Transfiguration: 2 March Matthew 17:1-9
Like the baptismal story this is a symbolic narrative which celebrates that in Jesus heaven and earth intersect. We might find other ways of saying this. In him God and humanity come together. Turning the imagery upside down: in him surfaces the depth of life, the divine reality. However we express it, the scene recalls the baptism, especially in Matthew, where both are public events (in Mark the baptism is not).
Not only the voice from the cloud and its words but also the context of the story connect with the baptism. 16:28 had just reported Jesus' role as judge to come, who would judge all according to their performance, a theme also in the context of the baptism in Matthew. 16:29 also speaks of his coming and of the kingdom, themes present in the baptismal context. And if we look further, there is even a connection between the suffering which is announced in 16:21 and Jesus' insistence of doing God's will in the baptism scene and being recognised for it by God in the words from heaven.
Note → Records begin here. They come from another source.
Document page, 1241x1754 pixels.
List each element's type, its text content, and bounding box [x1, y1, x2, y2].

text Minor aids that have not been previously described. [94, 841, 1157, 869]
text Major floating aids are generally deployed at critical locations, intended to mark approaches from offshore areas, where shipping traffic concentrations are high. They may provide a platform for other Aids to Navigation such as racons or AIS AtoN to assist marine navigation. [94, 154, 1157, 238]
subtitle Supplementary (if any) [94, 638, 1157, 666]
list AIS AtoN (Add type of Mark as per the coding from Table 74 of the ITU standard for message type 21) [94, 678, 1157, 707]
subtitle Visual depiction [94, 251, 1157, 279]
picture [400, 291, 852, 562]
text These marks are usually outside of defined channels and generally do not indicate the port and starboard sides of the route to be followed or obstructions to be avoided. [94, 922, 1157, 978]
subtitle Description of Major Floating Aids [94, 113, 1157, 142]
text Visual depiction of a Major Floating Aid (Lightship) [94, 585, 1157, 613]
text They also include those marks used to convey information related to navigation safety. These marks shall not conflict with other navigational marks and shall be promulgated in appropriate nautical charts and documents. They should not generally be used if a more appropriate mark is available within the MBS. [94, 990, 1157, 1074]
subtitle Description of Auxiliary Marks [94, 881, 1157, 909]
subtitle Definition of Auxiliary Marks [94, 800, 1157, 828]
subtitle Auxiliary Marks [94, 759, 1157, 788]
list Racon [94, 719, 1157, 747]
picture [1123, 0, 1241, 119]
Some have speculated that the transfiguration story may be an Easter vision read back into the ministry of Jesus. If anything, it appears coloured more by imagery which pertains to the climax of history, when Moses and Elijah were expected to reappear. Transfiguration is what Paul is talking about in 1 Corinthians 15 when he proclaims that we shall be changed in the twinkling of an eye at the last trump. The same applies to the glistening white, even more striking in Matthew, and echoing the prediction of Daniel 12 that the righteous will shine like stars in the sky. Matthew uses such imagery also in the interpretation of the parable of the wheat and weeds (13:43). In other words, the scene is painted in colours drawn from visions of the eschaton. The vision portrays in advance what will be seen when the kingdom comes.
There is an interesting interplay between the prediction in 16:29 about people standing with Jesus who will see the coming of the kingdom and what they see here. The real thing has yet to appear, yet this advance showing is reassuring of its reality. It is also more than that because it is saying something about Jesus' significance in the present.
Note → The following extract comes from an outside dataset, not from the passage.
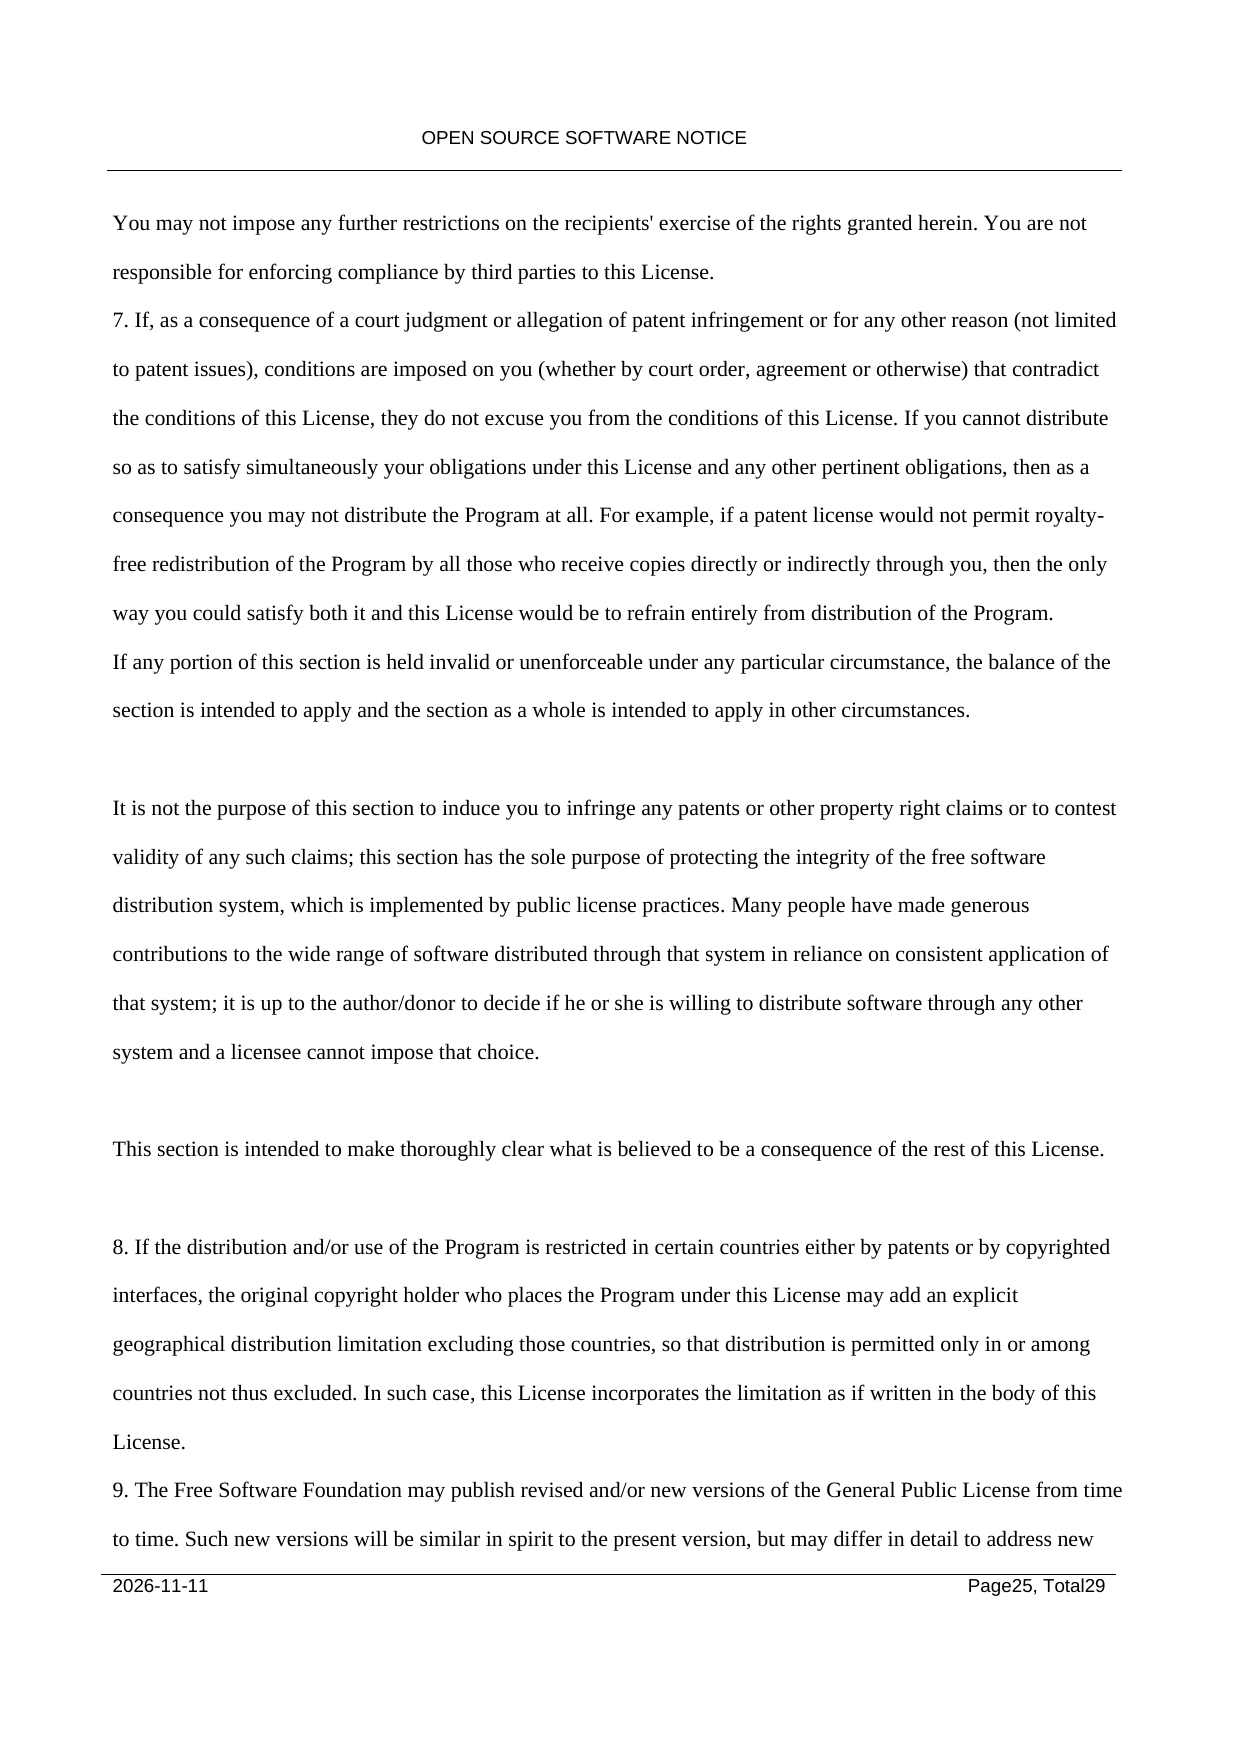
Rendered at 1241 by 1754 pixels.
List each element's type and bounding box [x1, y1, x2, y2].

Mountains are important in Matthew as places which symbolically bring us close to heaven, but also recall Old Testament pictures of Sinai as the place of revelation and Zion as the place of hope and instruction. There is a sense in which imagery of the end of time, such as brightness, exist because the end is seen as a time when what exists in heaven becomes visible. So if you come close to heaven, its radiance will have an impact already now. Thus Moses' face shone and, as an echo of this, Jesus' face shines. Links with Moses are important for Matthew, because Jesus stands in continuity with the Law and the prophets (as 5:17-19 and 7:12, and already the birth narratives, make clear). He has not come to replace Moses but to bring the authoritative interpretation of the Law given then and of God's will in the present. So, here, he reverses Mark's description which subordinates Moses to Elijah. Instead of Elijah with Moses (as in Mark) we read Moses and Elijah. As in Mark, hearers would have these figures in their memories from the disciples' reports about who people thought Jesus was (16:14). The strong emphasis on continuity in Matthew makes it likely that they also represent Israel's tradition of the Law and the Prophets.
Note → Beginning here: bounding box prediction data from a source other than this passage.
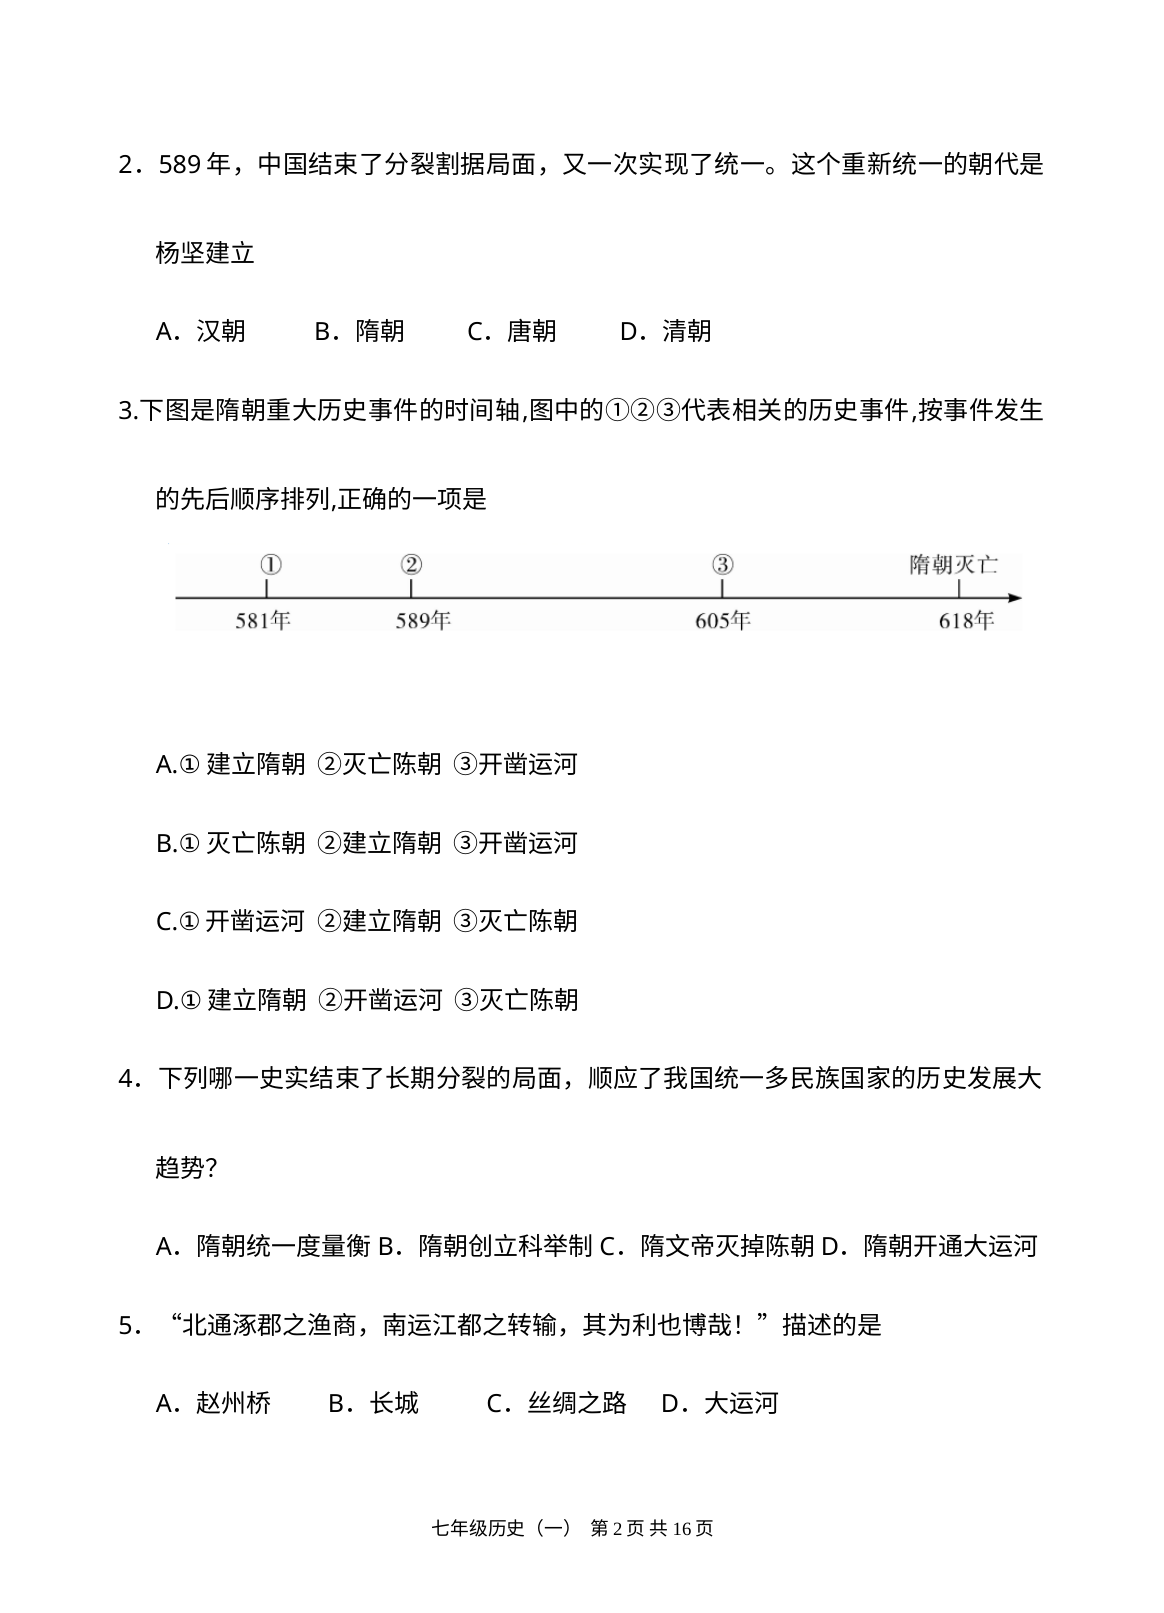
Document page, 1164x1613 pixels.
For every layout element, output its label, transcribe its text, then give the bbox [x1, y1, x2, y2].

text 5．“北通涿郡之渔商，南运江都之转输，其为利也博哉！”描述的是 [118, 1290, 1045, 1356]
text 2．589年，中国结束了分裂割据局面，又一次实现了统一。这个重新统一的朝代是杨坚建立 [118, 129, 1045, 284]
text 3.下图是隋朝重大历史事件的时间轴,图中的①②③代表相关的历史事件,按事件发生的先后顺序排列,正确的一项是 [118, 376, 1045, 531]
text A．隋朝统一度量衡 B．隋朝创立科举制 C．隋文帝灭掉陈朝 D．隋朝开通大运河 [118, 1212, 1045, 1278]
text C.①开凿运河 ②建立隋朝 ③灭亡陈朝 [118, 887, 1045, 953]
picture [168, 543, 1034, 636]
text A.①建立隋朝 ②灭亡陈朝 ③开凿运河 [118, 729, 1045, 796]
text B.①灭亡陈朝 ②建立隋朝 ③开凿运河 [118, 808, 1045, 874]
text A．汉朝 B．隋朝 C．唐朝 D．清朝 [118, 297, 1045, 363]
text A．赵州桥 B．长城 C．丝绸之路 D．大运河 [118, 1369, 1045, 1435]
text 4．下列哪一史实结束了长期分裂的局面，顺应了我国统一多民族国家的历史发展大趋势？ [118, 1044, 1045, 1199]
text D.①建立隋朝 ②开凿运河 ③灭亡陈朝 [118, 965, 1045, 1031]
The motif of making dwellings is without the censure it receives in Mark: Peter was a bumbling fool, again, not knowing what to say. Matthew is kinder because Peter does represent the church and has just been authorised as such in Matthew's additions to the Caesarea Philippi episode (16:13-20). Such dwellings echo the practices of the feast of booths and of the tents of the wilderness. It may evoke the image for us of people wanting to build buildings or, more generally of wanting to hold onto experiences. The response from heaven turns these human responses into a distraction. The real call is to hear who Jesus is and to 'listen to him'. These words may be echoing the prophecy about the prophet to come after Moses, reported in Deut 18:15-18, which include the same exhortation: 'listen to him!'. this may be even more likely in Matthew, who is keen on echoes of Moses in his portrait of Jesus.
In Matthew the disciples express an appropriate response of reverence and awe at these words. In Mark they had a response of fear and apparent confusion at the appearance and this had led to their inappropriate suggestion. The voice from heaven then follows, the cloud disappears, and they see only Jesus. It is all rather stark and they do not come out of the scene well. By contrast in Matthew Jesus' response to their being overwhelmed is to approach and touch them, encouraging them to rise and not to be afraid.
What Matthew has done to the story should not be seen as secondary and therefore second rate beside Mark. Mark has also been shaping his tradition. This is symbolic narrative, created to say something. In Matthew's case we gave a beautiful image of human beings awed by the divine, but encouraged to stand on their feet and not to fear. It is a moment of profound grace. The meaning of grace we might, indeed, define as the invitation to stand up and not to fear (echoes of 1 John 4:17-18 on relating to God: 'There is no fear in love; for perfect love casts out fear'). It is to be lifted out of our inadequacy and smallness.
Our smallness may be linked to sin and guilt, but we should note that this is not always the case and it is not the case here. It may be that sense of shame about our being, whose roots perhaps precede guilt it may be just an overwhelming sense of awe. These responses must never be exploited to retain power as if only a certain elite, clergy or new found guru models, can release us and live from this importance. This grace is free. The touching of heaven and earth in the scene is like the touching of the disciples by Jesus.
Nor should the image of Jesus who becomes the only one whom they see (17:9) become a symbol of such abuse of power. We must not imagine a Jesus gluttonous for adoration or a god behind him equally representative of the will to power. This is the Jesus who leads us on and out into love and service, self-giving for others. The predictions of his suffering as Son of Man are only a few verses away in 16:21 and the verses which immediately follow (17:14-18) keep our feet on the ground: Jesus responds to the disciples' question about Elijah's coming by cryptically alluding to John's execution and his own impending passion.